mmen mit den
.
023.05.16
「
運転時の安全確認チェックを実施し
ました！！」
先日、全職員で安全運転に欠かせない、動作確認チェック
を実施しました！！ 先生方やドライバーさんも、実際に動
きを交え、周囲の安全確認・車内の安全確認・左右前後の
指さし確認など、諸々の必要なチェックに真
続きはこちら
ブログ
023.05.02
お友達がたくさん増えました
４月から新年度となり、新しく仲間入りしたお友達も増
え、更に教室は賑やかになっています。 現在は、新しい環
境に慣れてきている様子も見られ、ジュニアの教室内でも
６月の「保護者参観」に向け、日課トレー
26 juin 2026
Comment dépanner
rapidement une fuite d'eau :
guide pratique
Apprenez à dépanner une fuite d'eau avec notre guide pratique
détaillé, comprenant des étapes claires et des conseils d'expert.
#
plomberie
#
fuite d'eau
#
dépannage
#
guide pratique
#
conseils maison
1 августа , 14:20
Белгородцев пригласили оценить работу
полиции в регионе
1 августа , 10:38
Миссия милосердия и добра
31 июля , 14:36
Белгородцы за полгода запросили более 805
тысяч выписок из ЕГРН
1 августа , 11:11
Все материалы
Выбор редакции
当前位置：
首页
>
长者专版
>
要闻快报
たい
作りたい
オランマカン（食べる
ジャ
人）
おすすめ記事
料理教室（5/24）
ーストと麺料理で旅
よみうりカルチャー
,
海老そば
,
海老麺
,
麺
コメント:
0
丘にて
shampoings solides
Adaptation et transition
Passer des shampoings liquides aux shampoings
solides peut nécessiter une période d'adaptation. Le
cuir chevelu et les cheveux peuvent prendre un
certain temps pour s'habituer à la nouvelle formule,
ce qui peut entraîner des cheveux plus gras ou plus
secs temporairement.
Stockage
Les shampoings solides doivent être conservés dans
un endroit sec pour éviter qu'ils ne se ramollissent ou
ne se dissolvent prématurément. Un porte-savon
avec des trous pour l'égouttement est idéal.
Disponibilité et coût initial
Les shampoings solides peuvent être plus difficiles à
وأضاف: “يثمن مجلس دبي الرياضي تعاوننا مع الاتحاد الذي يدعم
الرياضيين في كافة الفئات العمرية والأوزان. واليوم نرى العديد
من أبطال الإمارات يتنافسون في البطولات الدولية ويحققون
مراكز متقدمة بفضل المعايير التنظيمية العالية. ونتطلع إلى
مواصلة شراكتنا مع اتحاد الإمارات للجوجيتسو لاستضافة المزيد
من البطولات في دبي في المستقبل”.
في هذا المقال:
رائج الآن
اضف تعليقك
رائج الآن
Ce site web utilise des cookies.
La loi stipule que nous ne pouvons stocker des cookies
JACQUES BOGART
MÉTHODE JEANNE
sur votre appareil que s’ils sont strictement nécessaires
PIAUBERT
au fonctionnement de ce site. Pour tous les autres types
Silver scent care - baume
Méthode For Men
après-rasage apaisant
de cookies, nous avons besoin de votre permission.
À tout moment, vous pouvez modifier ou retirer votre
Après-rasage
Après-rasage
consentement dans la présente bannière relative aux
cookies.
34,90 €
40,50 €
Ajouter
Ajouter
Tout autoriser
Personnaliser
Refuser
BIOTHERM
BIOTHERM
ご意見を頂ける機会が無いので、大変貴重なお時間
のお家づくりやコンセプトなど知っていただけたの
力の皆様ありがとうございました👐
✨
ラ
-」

_Problem details_
The output should match the records above exactly, entry for entry.

_Response_
mmen mit den
.
023.05.16
「
運転時の安全確認チェックを実施し
ました！！」
先日、全職員で安全運転に欠かせない、動作確認チェック
を実施しました！！ 先生方やドライバーさんも、実際に動
きを交え、周囲の安全確認・車内の安全確認・左右前後の
指さし確認など、諸々の必要なチェックに真
続きはこちら
ブログ
023.05.02
お友達がたくさん増えました
４月から新年度となり、新しく仲間入りしたお友達も増
え、更に教室は賑やかになっています。 現在は、新しい環
境に慣れてきている様子も見られ、ジュニアの教室内でも
６月の「保護者参観」に向け、日課トレー
26 juin 2026
Comment dépanner
rapidement une fuite d'eau :
guide pratique
Apprenez à dépanner une fuite d'eau avec notre guide pratique
détaillé, comprenant des étapes claires et des conseils d'expert.
#
plomberie
#
fuite d'eau
#
dépannage
#
guide pratique
#
conseils maison
1 августа , 14:20
Белгородцев пригласили оценить работу
полиции в регионе
1 августа , 10:38
Миссия милосердия и добра
31 июля , 14:36
Белгородцы за полгода запросили более 805
тысяч выписок из ЕГРН
1 августа , 11:11
Все материалы
Выбор редакции
当前位置：
首页
>
长者专版
>
要闻快报
たい
作りたい
オランマカン（食べる
ジャ
人）
おすすめ記事
料理教室（5/24）
ーストと麺料理で旅
よみうりカルチャー
,
海老そば
,
海老麺
,
麺
コメント:
0
丘にて
shampoings solides
Adaptation et transition
Passer des shampoings liquides aux shampoings
solides peut nécessiter une période d'adaptation. Le
cuir chevelu et les cheveux peuvent prendre un
certain temps pour s'habituer à la nouvelle formule,
ce qui peut entraîner des cheveux plus gras ou plus
secs temporairement.
Stockage
Les shampoings solides doivent être conservés dans
un endroit sec pour éviter qu'ils ne se ramollissent ou
ne se dissolvent prématurément. Un porte-savon
avec des trous pour l'égouttement est idéal.
Disponibilité et coût initial
Les shampoings solides peuvent être plus difficiles à
وأضاف: “يثمن مجلس دبي الرياضي تعاوننا مع الاتحاد الذي يدعم
الرياضيين في كافة الفئات العمرية والأوزان. واليوم نرى العديد
من أبطال الإمارات يتنافسون في البطولات الدولية ويحققون
مراكز متقدمة بفضل المعايير التنظيمية العالية. ونتطلع إلى
مواصلة شراكتنا مع اتحاد الإمارات للجوجيتسو لاستضافة المزيد
من البطولات في دبي في المستقبل”.
في هذا المقال:
رائج الآن
اضف تعليقك
رائج الآن
Ce site web utilise des cookies.
La loi stipule que nous ne pouvons stocker des cookies
JACQUES BOGART
MÉTHODE JEANNE
sur votre appareil que s’ils sont strictement nécessaires
PIAUBERT
au fonctionnement de ce site. Pour tous les autres types
Silver scent care - baume
Méthode For Men
après-rasage apaisant
de cookies, nous avons besoin de votre permission.
À tout moment, vous pouvez modifier ou retirer votre
Après-rasage
Après-rasage
consentement dans la présente bannière relative aux
cookies.
34,90 €
40,50 €
Ajouter
Ajouter
Tout autoriser
Personnaliser
Refuser
BIOTHERM
BIOTHERM
ご意見を頂ける機会が無いので、大変貴重なお時間
のお家づくりやコンセプトなど知っていただけたの
力の皆様ありがとうございました👐
✨
ラ
-」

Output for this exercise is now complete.